#### [Assigned task A]
Translate this sentence from the passage on the Firearms Research Center into Spanish: "The Firearms Research Center (FRC), housed in the University of Wyoming College of Law, has officially launched after earning faculty approval and private financial support."
#### [Assigned task B]
According to the passage on the Firearms Research Center, who is the center's director and co-founder?
#### [Assigned task C]
From the passage on the Firearms Research Center, reproduce word for word the part between "A quarter-century ago" and "cold as ever.", inclusive.
Segment Start: Provided passage
The Firearms Research Center (FRC), housed in the University of Wyoming College of Law, has officially launched after earning faculty approval and private financial support.

The center was established to bring more voices to the firearms discussion; create a pipeline for law school graduates prepared to serve as firearms attorneys; and act as a reliable, nonpartisan resource for firearms-related information and research.

“In the United States, there is an ongoing debate over the Second Amendment, violence and the relationship our country has with firearms,” says George Mocsary, the FRC’s director and co-founder who is a professor in UW’s College of Law. “Discussions are frequently siloed, lacking cross-disciplinary work and contributions from diversified voices. By bringing together scholars from a wide range of academic disciplines and experts from other backgrounds, the Firearms Research Center will foster a broad discourse to produce meaningful change in how firearms are discussed and understood.”

Back in “OSD 135: A sociologist walks into a B.A.R.”, we talked about the sociologist David Yamane’s work on guns:

Yamane is known as one of the only sociologists studying guns not as a pathology but as a culture. He described this in a lecture in 2019:

A quarter-century ago in 1995, sociologist James Wright included among his “Ten Essential Observations on Guns in America” that “gun ownership is normative, not deviant, behavior across vast swaths of the social landscape”. The idea that guns are normal and normal people use guns may seem common-sense to those of us gathered here, but it's actually a dramatic departure from the standard social scientific approaches that view guns and gun owners as deviant, and research literatures that are dominated by criminological and epidemiological studies of gun violence. This theme is so constant that the New York Times ran a headline just last week declaring, “Gun Research Is Suddenly Hot”. In fact, the story was about how research on gun violence is suddenly hot. Research on the lawful use of guns is as cold as ever.
Segment End: Provided passage
Segment Start: Supplied information
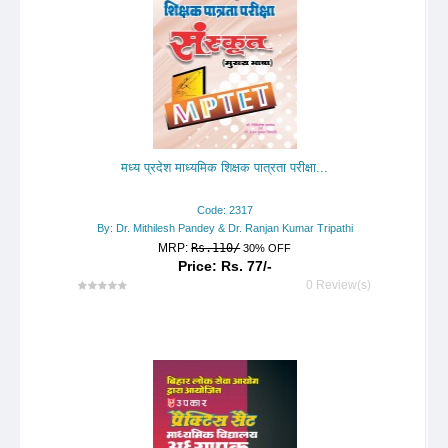
मध्य प्रदेश माध्यमिक शिक्षक पात्रता परीक्षा...
Code: 2317
By: Dr. Mithilesh Pandey & Dr. Ranjan Kumar Tripathi
MRP:
Rs.110/
30% OFF
Price: Rs. 77/-
0 Review(s)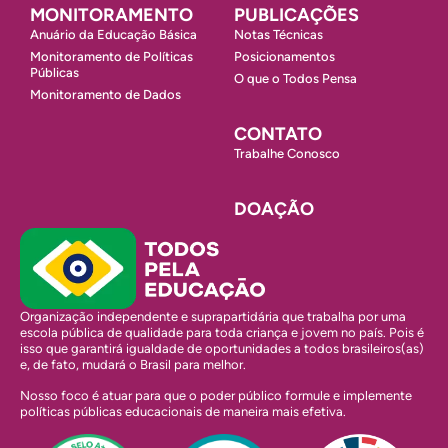
MONITORAMENTO
PUBLICAÇÕES
Anuário da Educação Básica
Notas Técnicas
Monitoramento de Políticas
Posicionamentos
Públicas
O que o Todos Pensa
Monitoramento de Dados
CONTATO
Trabalhe Conosco
DOAÇÃO
Organização independente e suprapartidária que trabalha por uma
escola pública de qualidade para toda criança e jovem no país. Pois é
isso que garantirá igualdade de oportunidades a todos brasileiros(as)
e, de fato, mudará o Brasil para melhor.
Nosso foco é atuar para que o poder público formule e implemente
políticas públicas educacionais de maneira mais efetiva.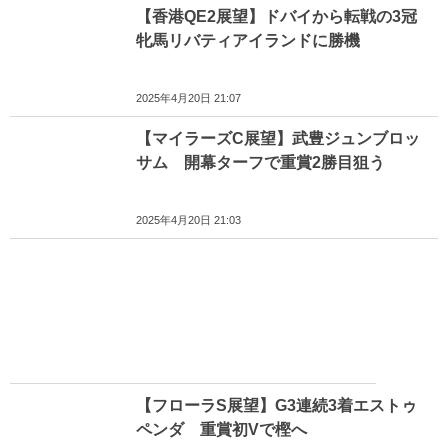
【香港QE2展望】ドバイから転戦の3冠
牝馬リバティアイランドに勝機
2025年4月20日 21:07
【マイラーズC展望】武豊ジュンブロッ
サム 開幕ターフで重賞2勝目狙う
2025年4月20日 21:03
【フローラS展望】G3連続3着エストゥ
ペンダ 重賞初Vで樫へ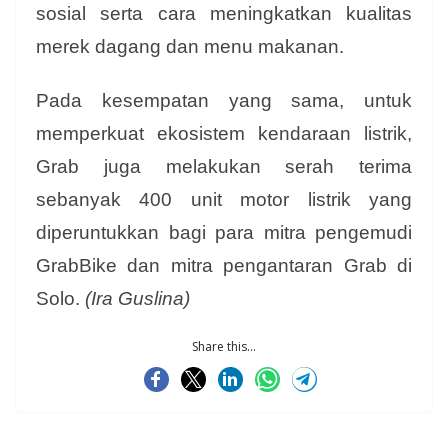
sosial serta cara meningkatkan kualitas
merek dagang dan menu makanan.
Pada kesempatan yang sama, untuk
memperkuat ekosistem kendaraan listrik,
Grab juga melakukan serah terima
sebanyak 400 unit motor listrik yang
diperuntukkan bagi para mitra pengemudi
GrabBike dan mitra pengantaran Grab di
Solo.
(Ira Guslina)
Share this...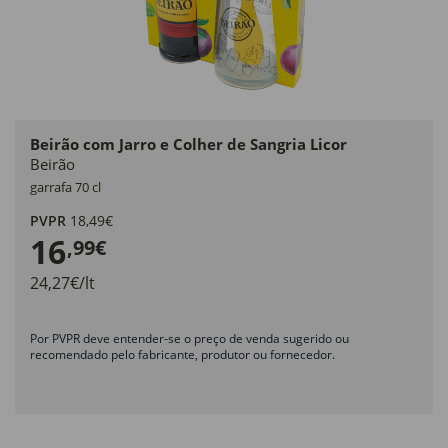
Beirão com Jarro e Colher de Sangria Licor
Beirão
garrafa 70 cl
PVPR
18,49€
16
,99€
24,27€/lt
Por PVPR deve entender-se o preço de venda sugerido ou
recomendado pelo fabricante, produtor ou fornecedor.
Segment End: Supplied information
#### [Written solution A]
El Centro de Investigación de Armas de Fuego (FRC), con sede en la Facultad de Derecho de la Universidad de Wyoming, se ha puesto en marcha oficialmente tras obtener la aprobación del profesorado y apoyo financiero privado.

#### [Written solution B]
George Mocsary, a professor in UW's College of Law.

#### [Written solution C]
A quarter-century ago in 1995, sociologist James Wright included among his “Ten Essential Observations on Guns in America” that “gun ownership is normative, not deviant, behavior across vast swaths of the social landscape”. The idea that guns are normal and normal people use guns may seem common-sense to those of us gathered here, but it's actually a dramatic departure from the standard social scientific approaches that view guns and gun owners as deviant, and research literatures that are dominated by criminological and epidemiological studies of gun violence. This theme is so constant that the New York Times ran a headline just last week declaring, “Gun Research Is Suddenly Hot”. In fact, the story was about how research on gun violence is suddenly hot. Research on the lawful use of guns is as cold as ever.